Last week we introduced you a controversial topic: how to achieve higher accuracy while doing text categorization? We explained the two most popular approaches to approach this challenge, namely keyword matching and linguistics.
However, although we explained how both of them try to solve the disambiguation problem, we focused only on simple phrases, which don’t fully illustrate the real differences. That is why in today’s post we want to delve more deeply into the topic.
Keyword matching approach:
When it comes to analyzing or categorizing complex phrases, this approach employs Boolean searches as its underlying technology. In the past, this approach imposed some restrictions in terms of the number of keywords you could include in your search. However, nowadays the Boolean approach has become considerably more flexible, and offers some advantages in terms of customization.
First, you need to select the keywords you are interested in and then include the Booleans operators that will adapt the search to your needs. The most frequent ones are: AND, OR and NOT. You can also include modifiers such as asterisk *, parentheses () and quotation marks “”.
So for example while writing a query containing the Boolean OR and the keywords “hotel” and “bed” you will get text containing either of the two:
- “I really enjoyed my hotel in New York”
- “I feel very lazy to leave my bed”
- “I am writing this review from my bed: I arrived at the hotel August 11th…”
For more complex searches we can use the NEAR operator, which allows us to control the distance between the keywords. For example, “bed NEAR/2 hotel” means “bed” has to appear within 2 words of “hotel”; otherwise, the text won’t be considered a match.
If we consider the last example sentence, we can see that it won’t be included in the results, since “hotel” and “bed” are separated by more than 2 words.
As you can see, this Boolean approach allows the user to be flexible when writing the rules. However, once you start writing complex rules using NEAR operator, the results are often not very accurate.
Why? The answer is simple: because we are not considering linguistics. To improve accuracy, we need to consider the nature of each word; otherwise, the results won’t include what you are looking for.
In the linguistics approach, the Booleans approach is discarded, since it introduces a lot of noise. What does this mean? Linguistics allows you to obtain more accurate results because the results only contain the matches you are interested in.
How is this done? By using POS tagging and lemmatization software.
In case you didn’t read our previous article, taking advantage of POS tagging allows us to write rules that will only match the specified words depending on their use.

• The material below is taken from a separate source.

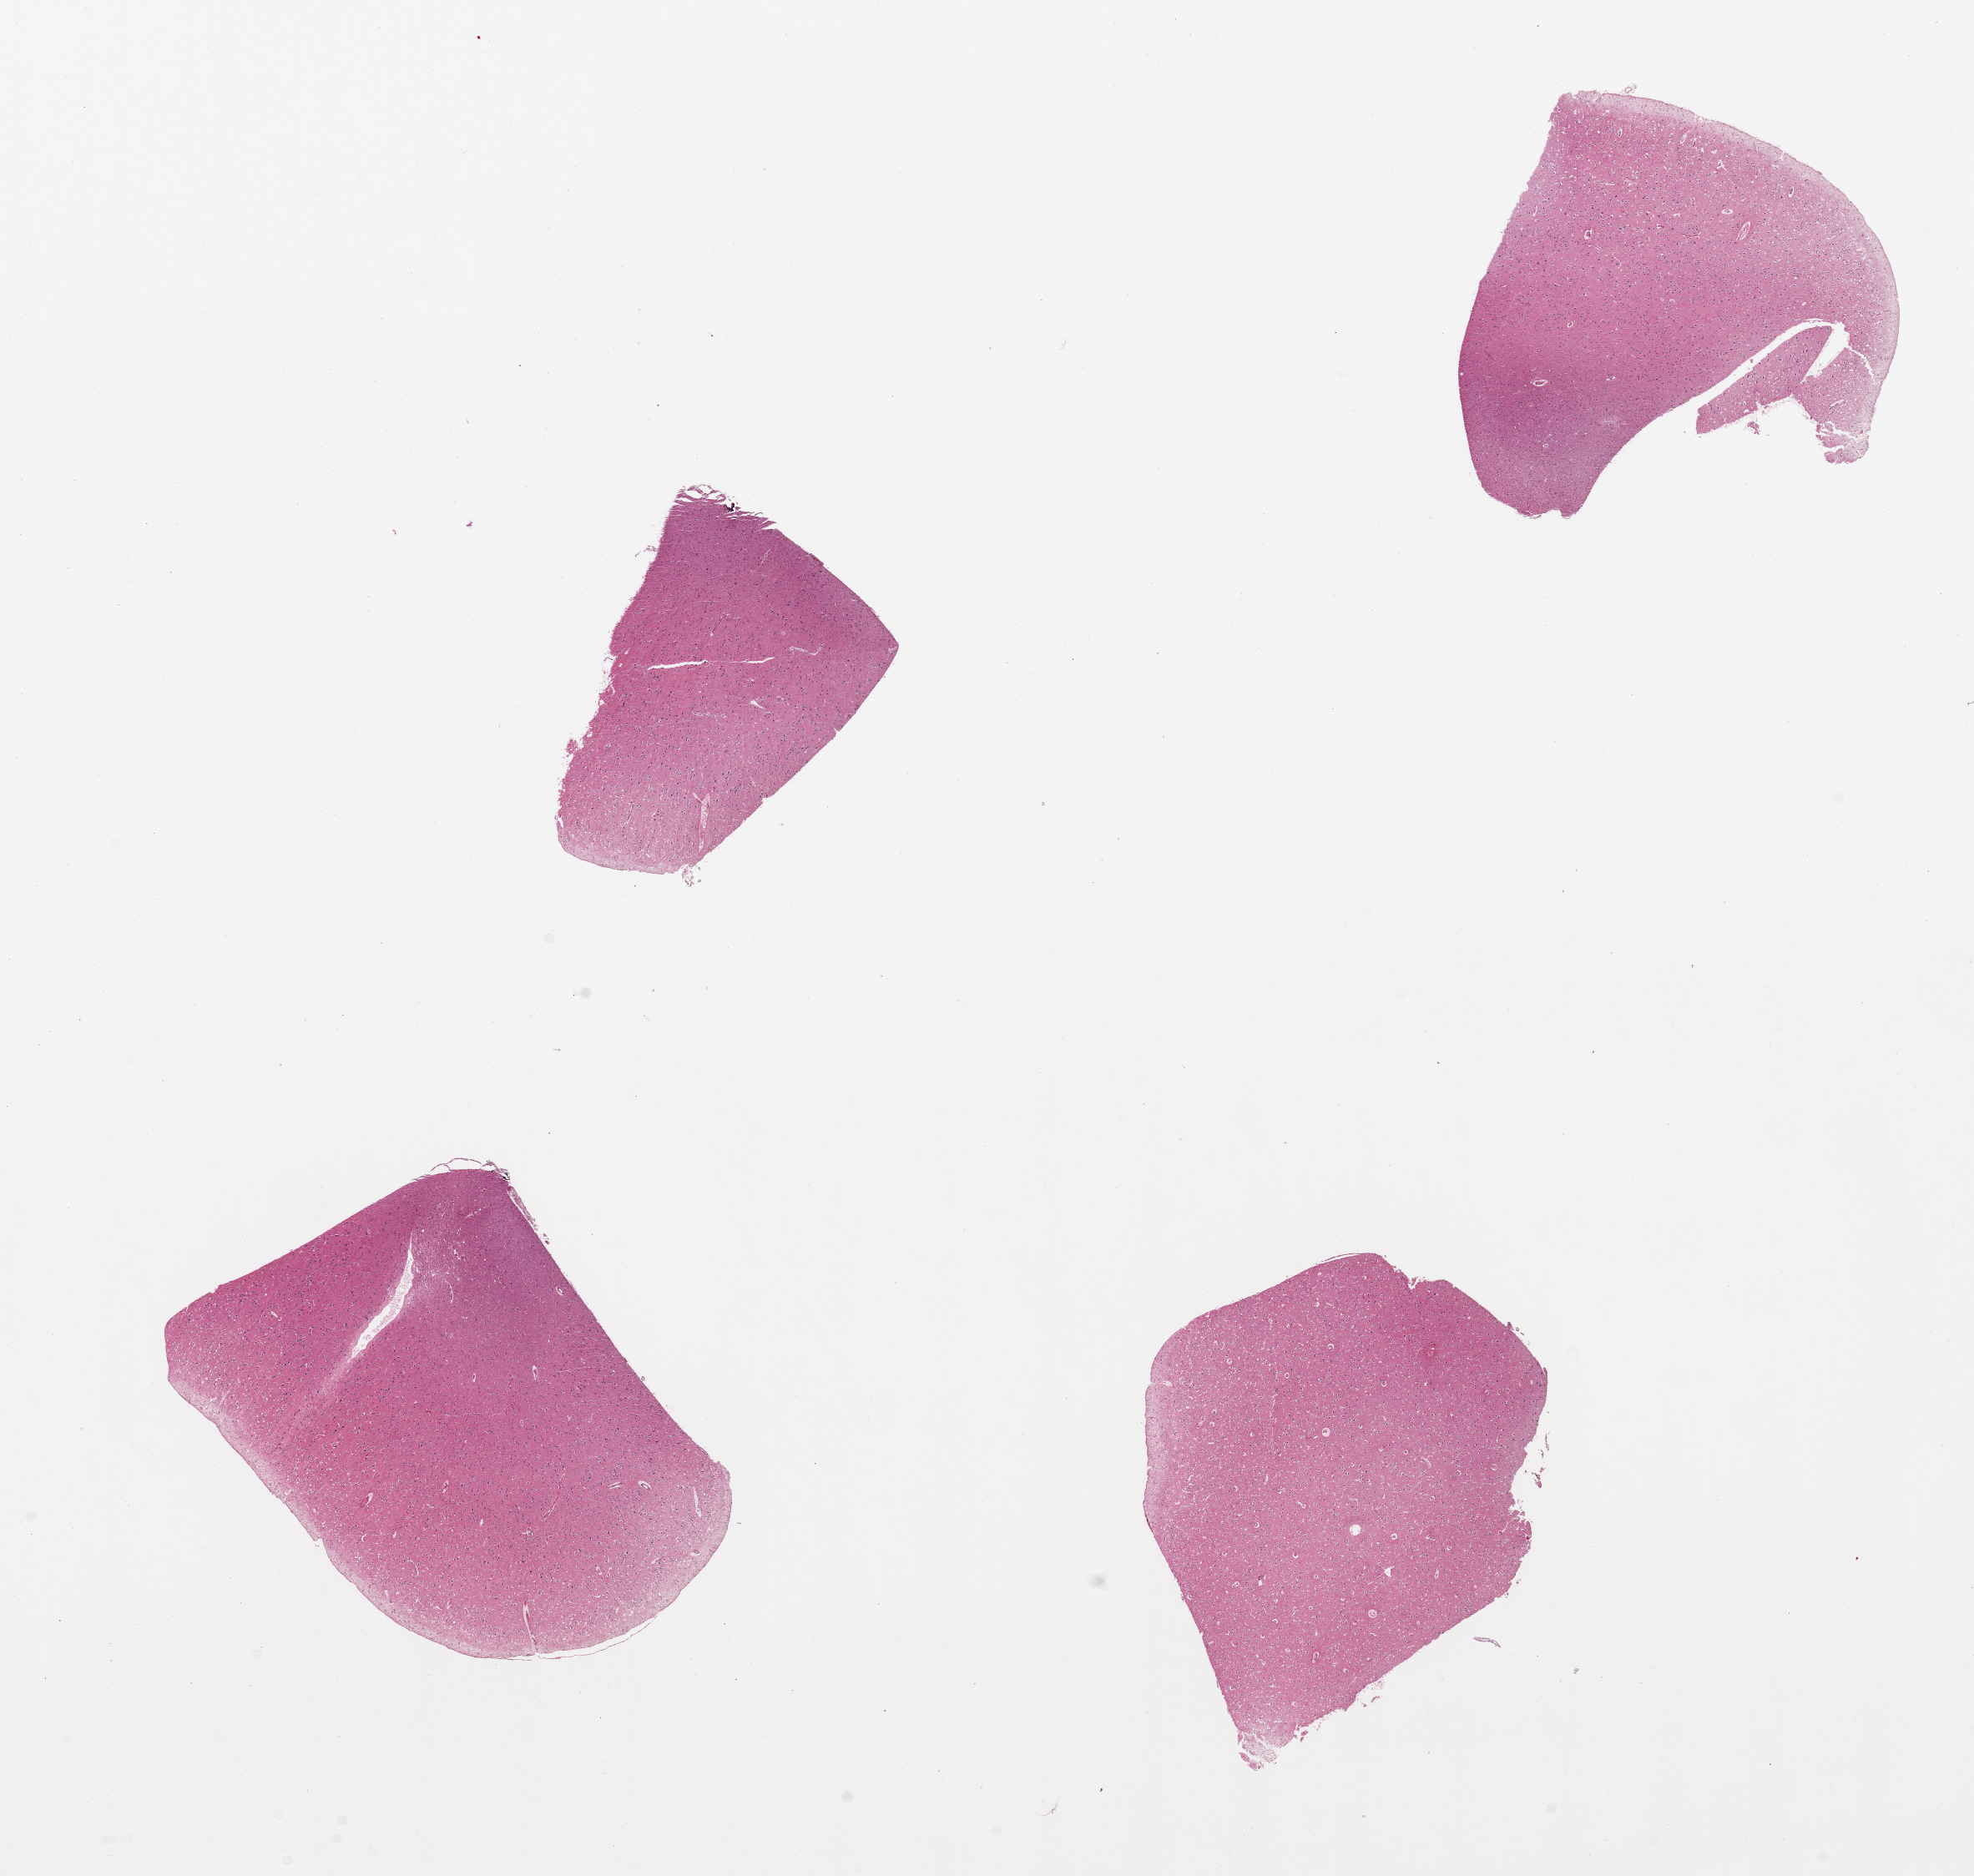
Haematoxylin and eosin whole-slide image — a low-resolution overview of the entire scanned area, about 18.7 x 17.8 mm (from a 20x scan), PAXgene-fixed paraffin-embedded (PFPE) section, sampled site (target tissue): cerebral cortex, donor tissue sample. Donor sex: male.
Reviewer comment on this tissue sample: 4 pieces.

- Can;sust → we are only interested in text containing the word “can” as a noun not as a verb.
- Parking;verb → we are only interested in the word “parking” when it acts as a verb.
Using this linguistic rules you can achieve a deeper level of detail that the one achievable with Booleans. It will help you leverage every piece of information that you were able to extract with the AND, OR and NOT. And the good news is that you can even forget about the NEAR as it gets handled by our parsing engine.
Let’s see some examples:Book AND online will categorize you this ones:
- “I always book online.”
- “I am reading my book online”
- “I lost my book and now I cannot event find it online.”
- “I book over the phone and only go online to check prices.
But book;verb,online;adv will not. Instead it will work with this one:
- “I always book online."
It is not magic it is just a matter of good parsing!